[Opening Data supplied section]
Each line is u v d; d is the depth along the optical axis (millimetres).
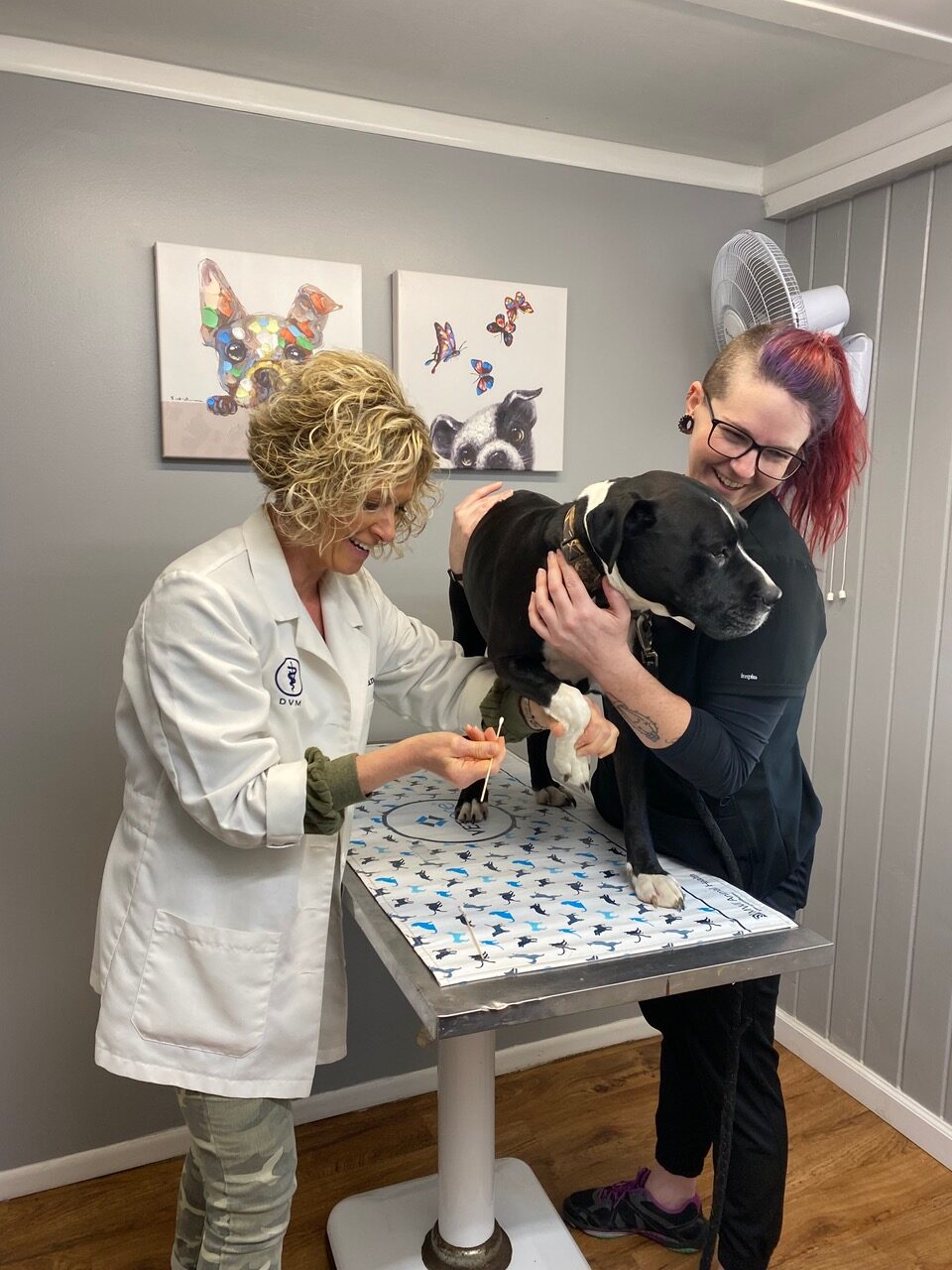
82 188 1635
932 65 1666
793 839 1443
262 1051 1202
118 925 1219
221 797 1093
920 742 1950
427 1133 2006
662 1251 1698
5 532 1666
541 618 1188
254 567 1184
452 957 1093
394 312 1875
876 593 2037
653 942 1141
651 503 1138
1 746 1715
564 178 1999
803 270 2209
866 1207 1797
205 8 1479
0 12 1488
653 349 2145
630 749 1328
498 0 1456
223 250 1708
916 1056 1991
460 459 1953
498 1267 1532
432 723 1527
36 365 1645
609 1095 2125
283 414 1132
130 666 1177
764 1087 1414
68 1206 1797
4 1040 1792
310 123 1773
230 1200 1227
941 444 1878
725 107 1856
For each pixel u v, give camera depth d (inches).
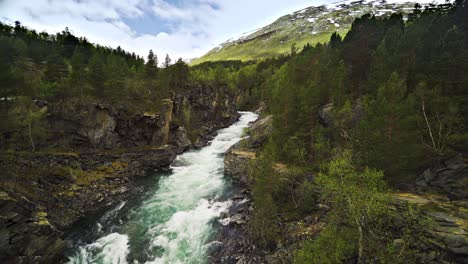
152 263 871.1
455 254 613.0
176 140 2345.0
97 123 1782.7
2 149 1120.2
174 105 2645.2
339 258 625.3
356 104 1481.3
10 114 1374.3
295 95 1583.4
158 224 1109.1
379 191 616.1
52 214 1090.1
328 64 1893.5
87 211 1203.9
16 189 1056.2
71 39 3991.1
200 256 898.7
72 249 937.5
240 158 1704.0
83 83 1904.5
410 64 1344.7
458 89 1027.3
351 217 635.5
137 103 2161.7
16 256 775.1
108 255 911.7
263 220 914.1
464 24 1583.4
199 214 1180.5
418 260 641.6
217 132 3097.9
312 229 919.0
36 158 1378.0
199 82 3410.4
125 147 1942.7
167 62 3179.1
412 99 954.7
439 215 696.4
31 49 2883.9
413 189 920.9
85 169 1546.5
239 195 1371.8
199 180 1659.7
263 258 840.3
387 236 661.3
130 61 3572.8
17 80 1455.5
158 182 1621.6
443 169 896.3
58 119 1675.7
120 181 1549.0
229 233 1011.3
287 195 1198.3
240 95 5172.2
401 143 928.3
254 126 2354.8
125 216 1181.1
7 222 765.3
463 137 878.4
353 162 875.4
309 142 1478.8
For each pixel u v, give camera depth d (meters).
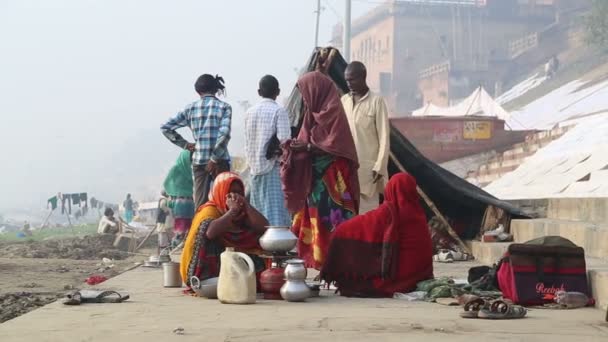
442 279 7.89
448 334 5.55
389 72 68.75
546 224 10.55
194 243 7.73
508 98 55.66
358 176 9.80
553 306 7.02
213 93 10.54
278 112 9.35
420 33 68.25
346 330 5.71
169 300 7.56
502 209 12.12
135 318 6.32
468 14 67.25
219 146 10.16
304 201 8.84
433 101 66.00
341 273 7.93
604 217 10.16
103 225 22.31
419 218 8.00
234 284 7.21
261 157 9.38
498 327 5.88
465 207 12.43
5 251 19.81
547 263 7.25
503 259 7.47
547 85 52.62
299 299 7.43
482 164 31.09
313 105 8.91
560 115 39.28
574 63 53.66
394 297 7.79
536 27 67.31
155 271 11.09
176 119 10.51
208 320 6.20
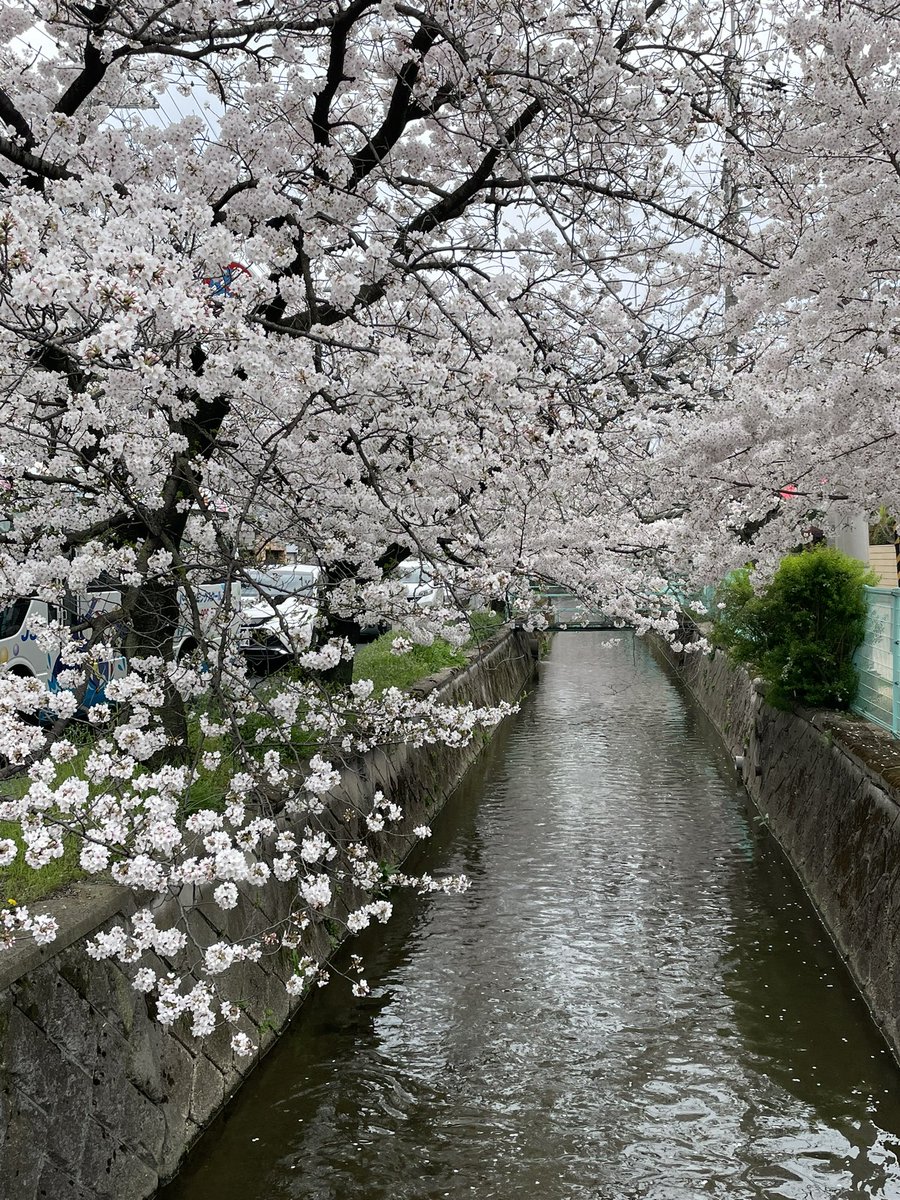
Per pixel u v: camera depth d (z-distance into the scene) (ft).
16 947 13.46
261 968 21.58
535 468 21.42
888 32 18.45
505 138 20.10
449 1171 16.88
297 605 22.36
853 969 24.14
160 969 17.01
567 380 22.93
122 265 11.52
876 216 18.85
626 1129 18.16
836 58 17.70
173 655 21.98
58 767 19.80
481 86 20.18
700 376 28.37
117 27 19.24
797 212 22.30
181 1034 17.76
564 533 24.84
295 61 22.04
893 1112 18.56
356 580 23.50
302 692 21.76
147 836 12.37
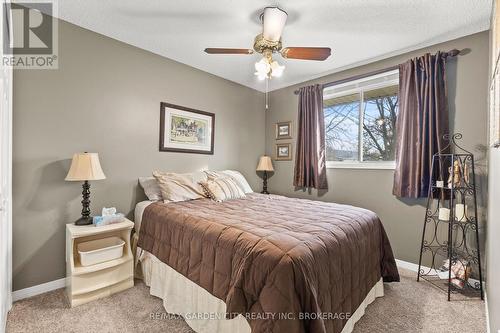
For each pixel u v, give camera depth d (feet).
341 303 4.93
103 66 8.14
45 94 7.02
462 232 7.78
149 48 9.09
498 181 4.86
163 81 9.71
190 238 5.68
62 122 7.32
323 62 10.07
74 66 7.54
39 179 6.93
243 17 7.17
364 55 9.40
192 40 8.52
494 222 5.39
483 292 7.00
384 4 6.48
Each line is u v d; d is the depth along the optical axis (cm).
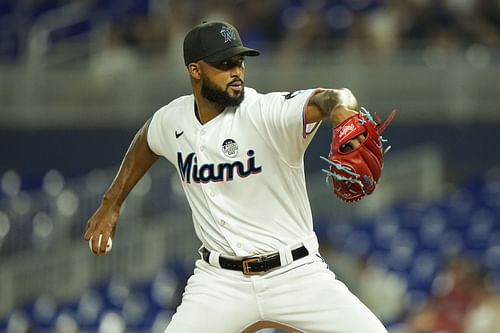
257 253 1856
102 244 2033
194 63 1836
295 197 1861
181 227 5078
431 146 5688
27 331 4631
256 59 5712
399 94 5653
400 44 5731
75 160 5925
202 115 1888
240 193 1850
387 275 4638
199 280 1912
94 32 6081
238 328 1889
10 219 5409
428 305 4247
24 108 5944
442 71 5650
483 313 4022
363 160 1664
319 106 1736
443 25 5794
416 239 5009
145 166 2038
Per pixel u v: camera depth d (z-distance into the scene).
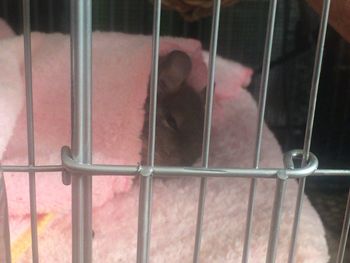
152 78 0.16
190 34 0.35
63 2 0.32
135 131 0.23
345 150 0.34
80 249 0.17
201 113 0.25
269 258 0.18
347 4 0.21
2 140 0.20
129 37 0.25
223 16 0.35
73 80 0.15
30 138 0.17
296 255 0.22
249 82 0.31
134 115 0.23
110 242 0.22
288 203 0.24
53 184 0.21
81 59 0.15
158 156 0.25
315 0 0.23
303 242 0.22
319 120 0.35
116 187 0.24
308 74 0.35
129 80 0.24
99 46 0.24
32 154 0.17
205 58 0.28
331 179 0.32
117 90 0.23
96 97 0.23
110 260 0.22
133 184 0.25
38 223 0.22
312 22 0.35
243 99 0.29
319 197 0.31
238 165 0.26
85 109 0.16
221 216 0.24
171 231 0.23
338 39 0.34
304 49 0.35
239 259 0.22
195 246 0.18
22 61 0.23
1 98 0.20
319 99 0.35
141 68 0.24
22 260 0.21
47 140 0.22
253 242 0.22
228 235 0.23
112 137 0.23
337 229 0.28
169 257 0.22
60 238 0.22
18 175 0.21
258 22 0.35
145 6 0.35
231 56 0.36
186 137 0.25
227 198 0.24
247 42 0.36
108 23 0.35
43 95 0.23
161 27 0.35
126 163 0.23
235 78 0.28
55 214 0.22
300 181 0.18
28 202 0.21
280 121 0.35
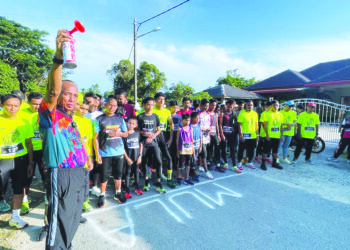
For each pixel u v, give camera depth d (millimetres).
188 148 3947
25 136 2660
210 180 4199
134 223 2639
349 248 2176
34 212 2871
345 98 14445
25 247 2152
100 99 4641
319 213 2889
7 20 21500
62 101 1613
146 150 3584
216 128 4852
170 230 2488
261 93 19016
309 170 4848
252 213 2891
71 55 1392
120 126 3174
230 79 31391
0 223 2582
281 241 2285
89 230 2479
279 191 3641
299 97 16953
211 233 2432
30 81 22250
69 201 1603
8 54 21406
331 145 7574
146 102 3611
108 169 3061
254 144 4992
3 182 2475
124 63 20844
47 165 1590
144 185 3773
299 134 5414
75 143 1690
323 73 18016
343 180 4176
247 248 2174
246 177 4371
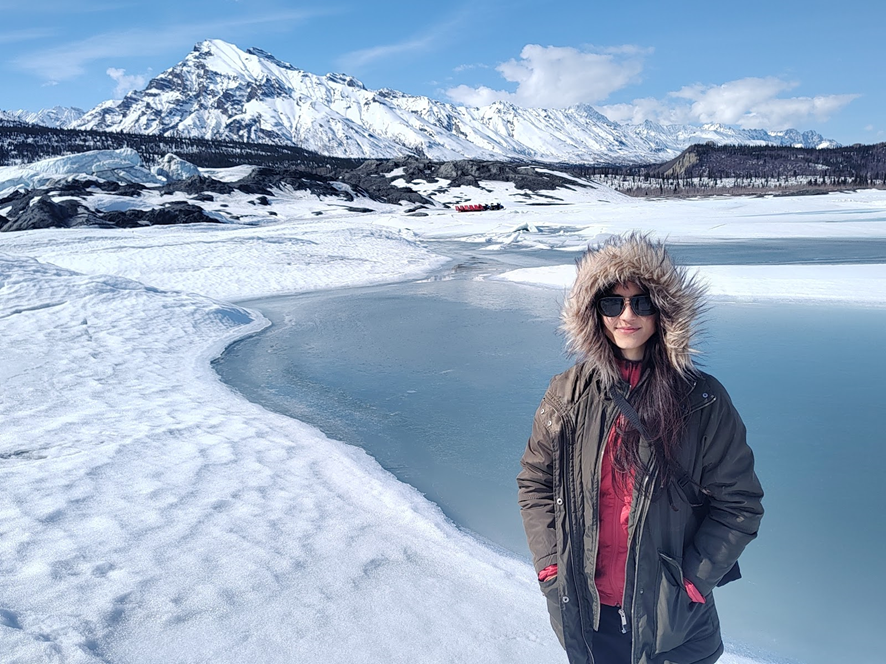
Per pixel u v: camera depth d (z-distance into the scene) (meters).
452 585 3.05
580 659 1.60
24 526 3.51
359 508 4.04
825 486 4.32
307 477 4.59
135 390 7.06
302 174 73.50
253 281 18.02
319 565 3.21
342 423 6.05
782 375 7.14
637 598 1.48
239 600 2.81
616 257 1.43
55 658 2.26
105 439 5.25
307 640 2.52
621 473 1.51
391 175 99.75
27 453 4.86
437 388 7.22
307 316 12.67
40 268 12.09
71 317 10.12
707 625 1.58
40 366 7.69
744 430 1.45
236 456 4.98
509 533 3.80
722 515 1.47
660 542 1.48
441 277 19.02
[Closing Data supplied section]
* **Exercise description**
In the data above, find the line that contains "793 839 1443" and the line that contains "460 459 1953". Repeat exactly those lines and every line between them, and only those.

* **Answer to the exercise**
793 839 1443
262 1051 1202
118 925 1219
221 797 1093
920 742 1950
427 1133 2006
662 1251 1698
5 532 1666
541 618 1188
254 567 1184
452 957 1093
394 312 1875
876 593 2037
653 942 1141
651 503 1138
1 746 1715
564 178 1999
803 270 2209
866 1207 1797
205 8 1479
0 12 1488
653 349 2145
630 749 1328
498 0 1456
223 250 1708
916 1056 1991
460 459 1953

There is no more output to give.